For the second time this summer, Mayor Nickels has bad-mouthed City Hall's legislative department, saying the council's crew of research-staff nerds is untrustworthy when it comes to South Lake Union. In July, when city council legislative staffers floated a batch of unsympathetic reports about Nickels' plans to invest millions of city dollars into Paul Allen's South Lake Union biotech plans, Team Nickels attempted to damage the council's credibility by complaining that the legislative staff was peddling biased info instead of objective research.

Pot, meet kettle! C'mon, Mr. Mayor, for someone who continues to talk about the physical capacity for 20,000 jobs in South Lake Union as the guaranteed creation of 20,000 jobs, you've got a lot of nerve criticizing anybody for politicizing research.

Worse, Nickels has a lot of nerve faulting the council for fighting back. It was Nickels, after all, who stopped city council members from using city departments to formulate policy of their own. Now that council members are tapping their own legislative department to engage in battle, it's bad form for the mayor to cast aspersions on the council's only means of punching back.

Nickels' latest slight to the nerds on the second floor came this week as he lobbied against a council bill that would put them in charge of redesigning Nickels' plan to pay for the $45 million South Lake Union streetcar. According to transportation chair Richard Conlin, who drew the most fire, including visits from Nickels' council lobbyist Sung Yang and Deputy Mayor Tim Ceis--Team Nickels argued that if the council was really intent on establishing a new plan, they should at least let the mayor's people oversee it. After all, the biased legislative staffers couldn't be trusted.

Really? Judging between Nickels' plan and the smart alternative suggested by a legislative staffer who shall remain nameless, I'd say it's Nickels who's politicizing policy.

Nickels wants area property owners, like Allen's Vulcan, to cover about 55 percent of streetcar costs through something called a Local Improvement District (LID). In LIDs, local property owners agree to pay higher property taxes (up to a set amount) in order to partially reimburse the city for fronting the money. The council is cool with the LID concept in general, but the mayor's version is analogous to a flat tax--it doesn't account for the varying level of benefit each property owner will receive. In contrast, the city council wants a progressive property tax, with LID payments based on assessments of how much a given property owner benefits from the streetcar.
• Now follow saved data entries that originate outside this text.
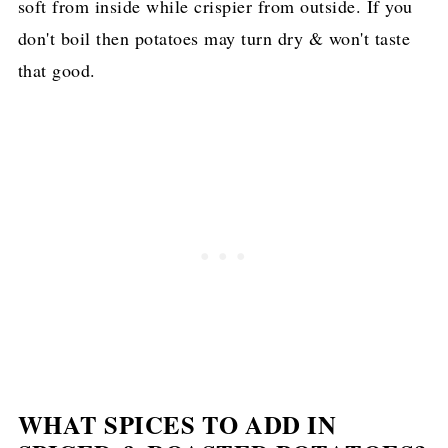
soft from inside while crispier from outside. If you
don't boil then potatoes may turn dry & won't taste
that good.
WHAT SPICES TO ADD IN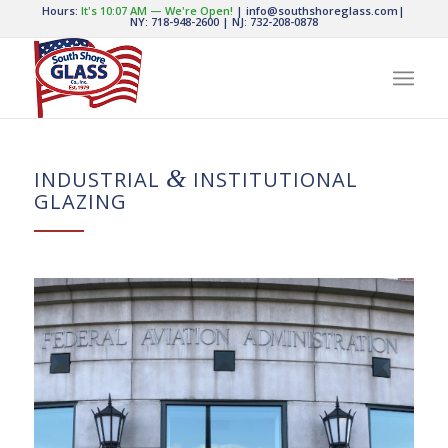
Hours:
It's
10:07 AM
—
We're Open!
|
info@southshoreglass.com
|
NY: 718-948-2600
|
NJ: 732-208-0878
&
INDUSTRIAL
INSTITUTIONAL
GLAZING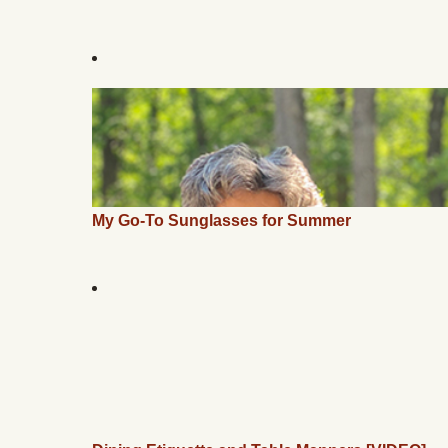
My Go-To Sunglasses for Summer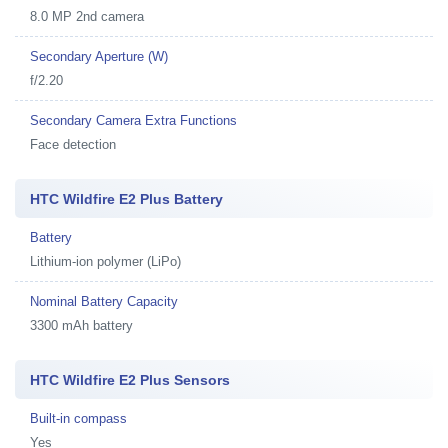
8.0 MP 2nd camera
Secondary Aperture (W)
f/2.20
Secondary Camera Extra Functions
Face detection
HTC Wildfire E2 Plus Battery
Battery
Lithium-ion polymer (LiPo)
Nominal Battery Capacity
3300 mAh battery
HTC Wildfire E2 Plus Sensors
Built-in compass
Yes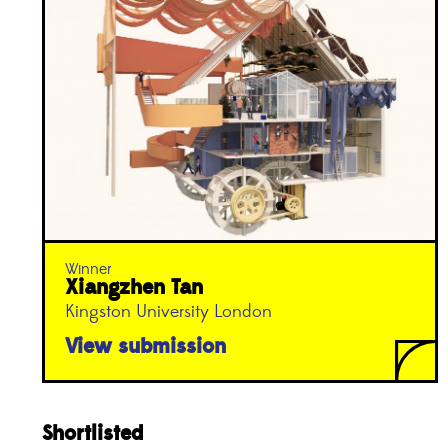
Winner
Xiangzhen Tan
Kingston University London
View submission
Shortlisted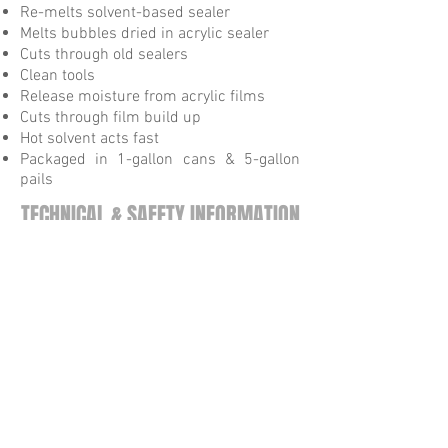
Re-melts solvent-based sealer
Melts bubbles dried in acrylic sealer
Cuts through old sealers
Clean tools
Release moisture from acrylic films
Cuts through film build up
Hot solvent acts fast
Packaged in 1-gallon cans & 5-gallon
pails
TECHNICAL & SAFETY INFORMATION
Technical Data Sheet
Safety Data Sheet
Tel:
615-872-9099
Fax:
615-872-9052
505 Cave Rd Nashville, TN 37210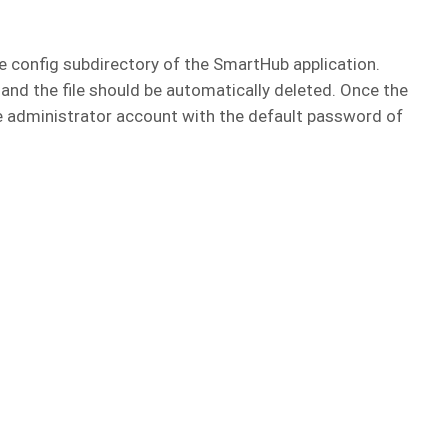
he config subdirectory of the SmartHub application.
 and the file should be automatically deleted. Once the
 the administrator account with the default password of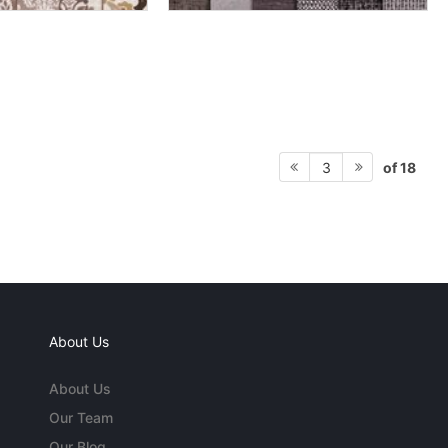
of 18
3
About Us
About Us
Our Team
Our Blog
Even cooler: The council's assessment scheme could generate more money, which means the property owners might be able to fully reimburse taxpayers.

Evidently, the mayor thinks it's biased policy to potentially have small businesses like Lake Union Wholesale Florist kick in less, while Vulcan might kick in more. (Given that the mayor's third biggest contributor is Vulcan, he's got no place talking about bias.)

Meanwhile, the council's bill, biased toward fair play, is veto-proof with seven council sponsors.